Entries taken from a collection:

------

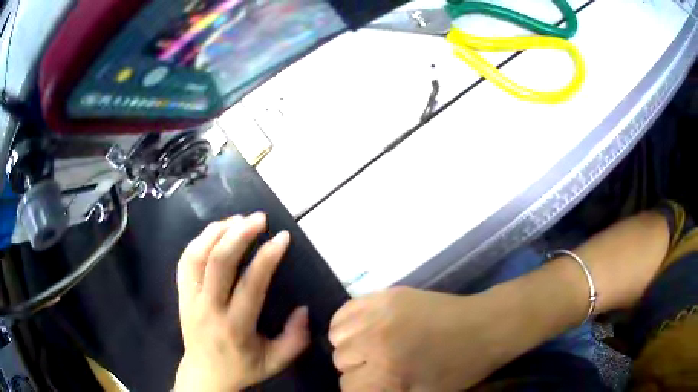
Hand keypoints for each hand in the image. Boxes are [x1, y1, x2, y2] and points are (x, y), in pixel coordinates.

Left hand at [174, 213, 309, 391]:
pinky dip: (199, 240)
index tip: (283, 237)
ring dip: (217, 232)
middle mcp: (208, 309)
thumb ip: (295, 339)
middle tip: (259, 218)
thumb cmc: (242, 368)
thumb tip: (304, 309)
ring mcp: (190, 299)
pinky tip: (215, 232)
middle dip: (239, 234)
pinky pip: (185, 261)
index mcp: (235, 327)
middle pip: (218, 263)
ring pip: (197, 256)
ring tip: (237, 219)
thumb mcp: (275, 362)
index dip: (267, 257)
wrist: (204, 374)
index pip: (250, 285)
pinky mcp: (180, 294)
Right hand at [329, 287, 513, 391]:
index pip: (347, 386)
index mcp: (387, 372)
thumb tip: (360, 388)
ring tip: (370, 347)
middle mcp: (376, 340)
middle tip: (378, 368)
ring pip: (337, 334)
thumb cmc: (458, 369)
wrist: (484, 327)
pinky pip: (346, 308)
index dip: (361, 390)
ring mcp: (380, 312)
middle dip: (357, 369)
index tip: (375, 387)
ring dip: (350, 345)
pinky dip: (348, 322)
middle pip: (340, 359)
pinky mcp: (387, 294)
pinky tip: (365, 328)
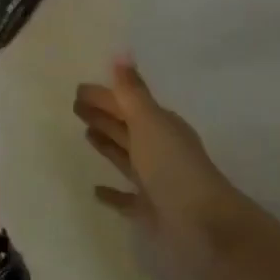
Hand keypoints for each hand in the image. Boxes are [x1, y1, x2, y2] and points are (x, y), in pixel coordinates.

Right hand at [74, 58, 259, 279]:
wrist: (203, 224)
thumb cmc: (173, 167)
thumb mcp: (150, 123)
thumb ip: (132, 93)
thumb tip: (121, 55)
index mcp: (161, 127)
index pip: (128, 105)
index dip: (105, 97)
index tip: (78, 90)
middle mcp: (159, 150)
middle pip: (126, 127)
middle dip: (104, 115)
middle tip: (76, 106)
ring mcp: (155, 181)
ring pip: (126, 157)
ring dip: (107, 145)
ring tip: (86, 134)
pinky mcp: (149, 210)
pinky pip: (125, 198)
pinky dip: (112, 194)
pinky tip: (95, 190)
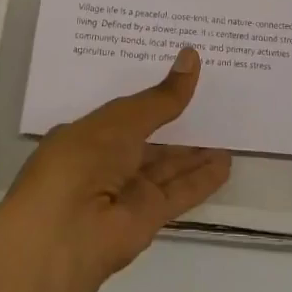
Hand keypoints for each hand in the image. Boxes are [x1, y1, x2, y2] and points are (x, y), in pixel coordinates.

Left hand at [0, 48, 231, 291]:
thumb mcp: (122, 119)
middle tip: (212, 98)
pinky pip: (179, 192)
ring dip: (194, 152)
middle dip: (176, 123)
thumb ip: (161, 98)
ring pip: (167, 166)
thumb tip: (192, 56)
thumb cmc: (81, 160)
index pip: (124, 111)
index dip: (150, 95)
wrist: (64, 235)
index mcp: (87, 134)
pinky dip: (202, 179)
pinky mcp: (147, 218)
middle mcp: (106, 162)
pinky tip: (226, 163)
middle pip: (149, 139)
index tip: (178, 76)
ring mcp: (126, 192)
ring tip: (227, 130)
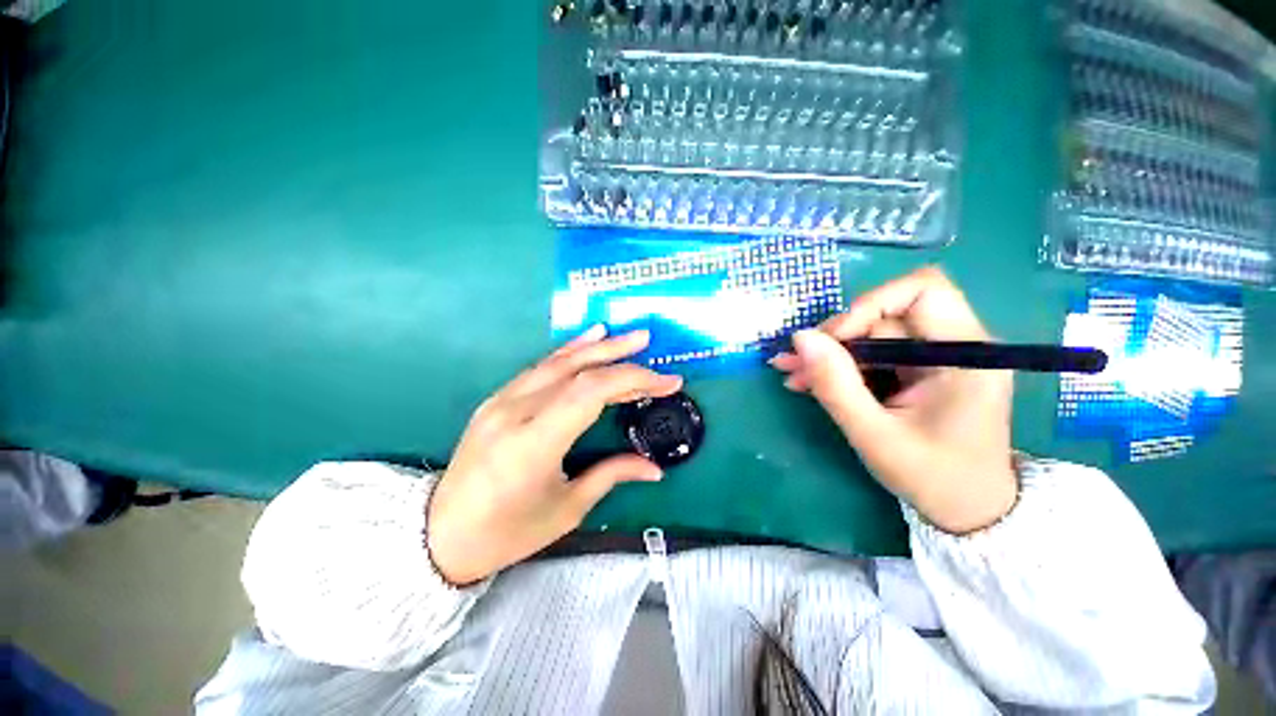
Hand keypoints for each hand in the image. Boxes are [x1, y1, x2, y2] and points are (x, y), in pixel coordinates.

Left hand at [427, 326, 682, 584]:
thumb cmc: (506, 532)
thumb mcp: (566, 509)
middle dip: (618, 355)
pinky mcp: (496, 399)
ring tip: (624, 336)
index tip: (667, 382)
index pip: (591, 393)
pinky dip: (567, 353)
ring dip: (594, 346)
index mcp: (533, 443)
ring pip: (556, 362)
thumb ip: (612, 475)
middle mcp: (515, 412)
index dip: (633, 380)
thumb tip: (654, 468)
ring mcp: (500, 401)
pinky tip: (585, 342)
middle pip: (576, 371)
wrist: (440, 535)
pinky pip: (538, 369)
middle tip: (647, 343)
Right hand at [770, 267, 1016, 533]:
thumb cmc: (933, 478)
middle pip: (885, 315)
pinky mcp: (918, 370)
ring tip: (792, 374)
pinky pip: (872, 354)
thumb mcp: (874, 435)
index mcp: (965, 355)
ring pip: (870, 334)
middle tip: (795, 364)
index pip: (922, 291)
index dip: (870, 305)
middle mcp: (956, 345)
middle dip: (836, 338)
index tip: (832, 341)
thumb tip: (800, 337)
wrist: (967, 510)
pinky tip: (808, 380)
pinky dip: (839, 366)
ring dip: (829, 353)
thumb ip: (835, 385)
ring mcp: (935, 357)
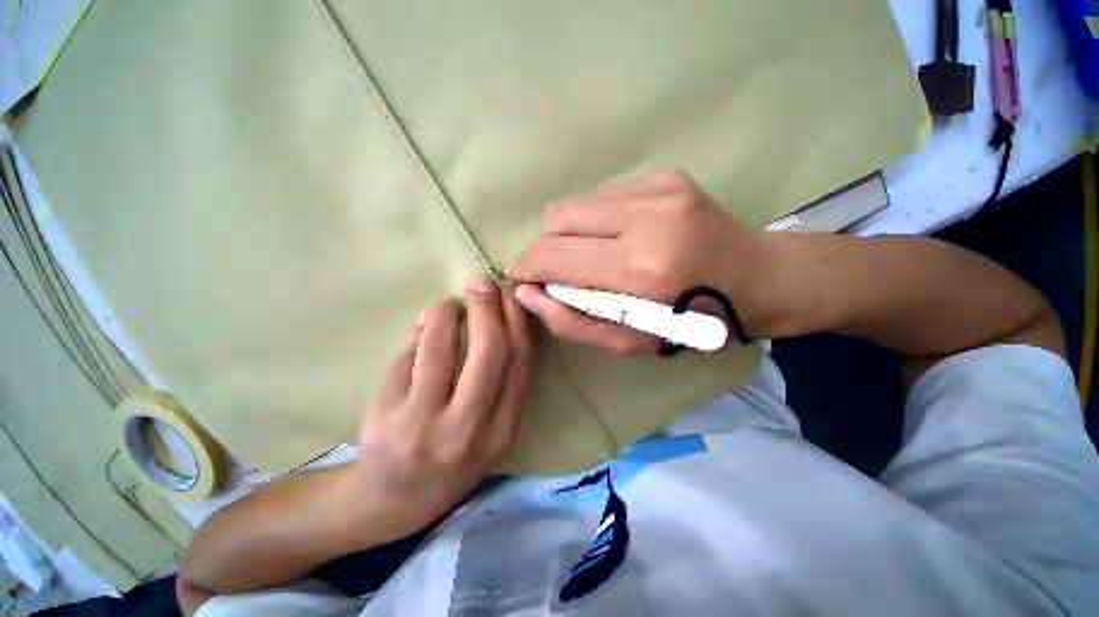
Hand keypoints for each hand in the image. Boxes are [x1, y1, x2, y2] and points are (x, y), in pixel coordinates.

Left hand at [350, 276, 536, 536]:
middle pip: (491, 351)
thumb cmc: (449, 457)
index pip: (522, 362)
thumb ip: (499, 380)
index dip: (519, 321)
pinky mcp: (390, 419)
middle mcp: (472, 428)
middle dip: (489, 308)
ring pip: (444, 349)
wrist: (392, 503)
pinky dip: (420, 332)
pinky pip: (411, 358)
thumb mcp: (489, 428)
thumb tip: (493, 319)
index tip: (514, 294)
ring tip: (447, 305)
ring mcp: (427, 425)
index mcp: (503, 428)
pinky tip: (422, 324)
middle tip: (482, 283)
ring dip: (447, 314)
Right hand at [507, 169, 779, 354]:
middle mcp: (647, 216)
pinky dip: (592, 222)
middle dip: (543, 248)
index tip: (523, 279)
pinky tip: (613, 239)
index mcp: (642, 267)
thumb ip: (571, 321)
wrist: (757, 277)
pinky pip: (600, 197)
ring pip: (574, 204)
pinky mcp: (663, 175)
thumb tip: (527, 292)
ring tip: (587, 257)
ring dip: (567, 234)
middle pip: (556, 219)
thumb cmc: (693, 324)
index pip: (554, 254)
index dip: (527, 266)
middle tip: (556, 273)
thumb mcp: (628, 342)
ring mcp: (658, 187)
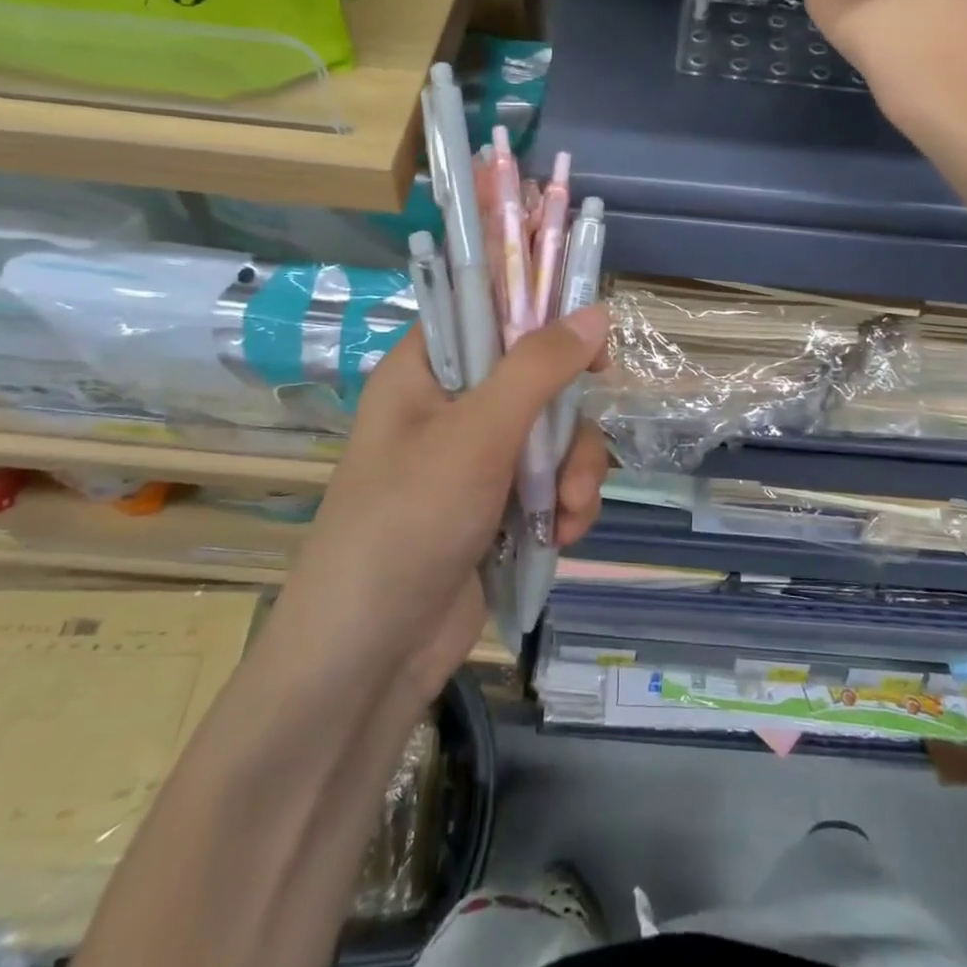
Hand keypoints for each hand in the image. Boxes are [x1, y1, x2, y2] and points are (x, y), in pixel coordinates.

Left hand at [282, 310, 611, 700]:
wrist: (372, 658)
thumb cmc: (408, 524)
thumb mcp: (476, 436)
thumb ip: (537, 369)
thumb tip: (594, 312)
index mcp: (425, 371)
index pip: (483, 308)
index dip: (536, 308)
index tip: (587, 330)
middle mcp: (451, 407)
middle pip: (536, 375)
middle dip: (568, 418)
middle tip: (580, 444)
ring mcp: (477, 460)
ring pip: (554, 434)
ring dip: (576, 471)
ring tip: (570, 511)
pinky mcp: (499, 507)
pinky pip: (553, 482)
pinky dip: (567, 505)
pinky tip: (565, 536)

------

WHAT THIS TASK INVOLVES:
Search the data for "Right" and list every line in which it occurs.

TASK RESPONSE:
Right hand at [329, 287, 513, 391]:
Right hand at [74, 58, 259, 279]:
Right hand at [770, 267, 1016, 533]:
Right hand at [507, 169, 779, 354]:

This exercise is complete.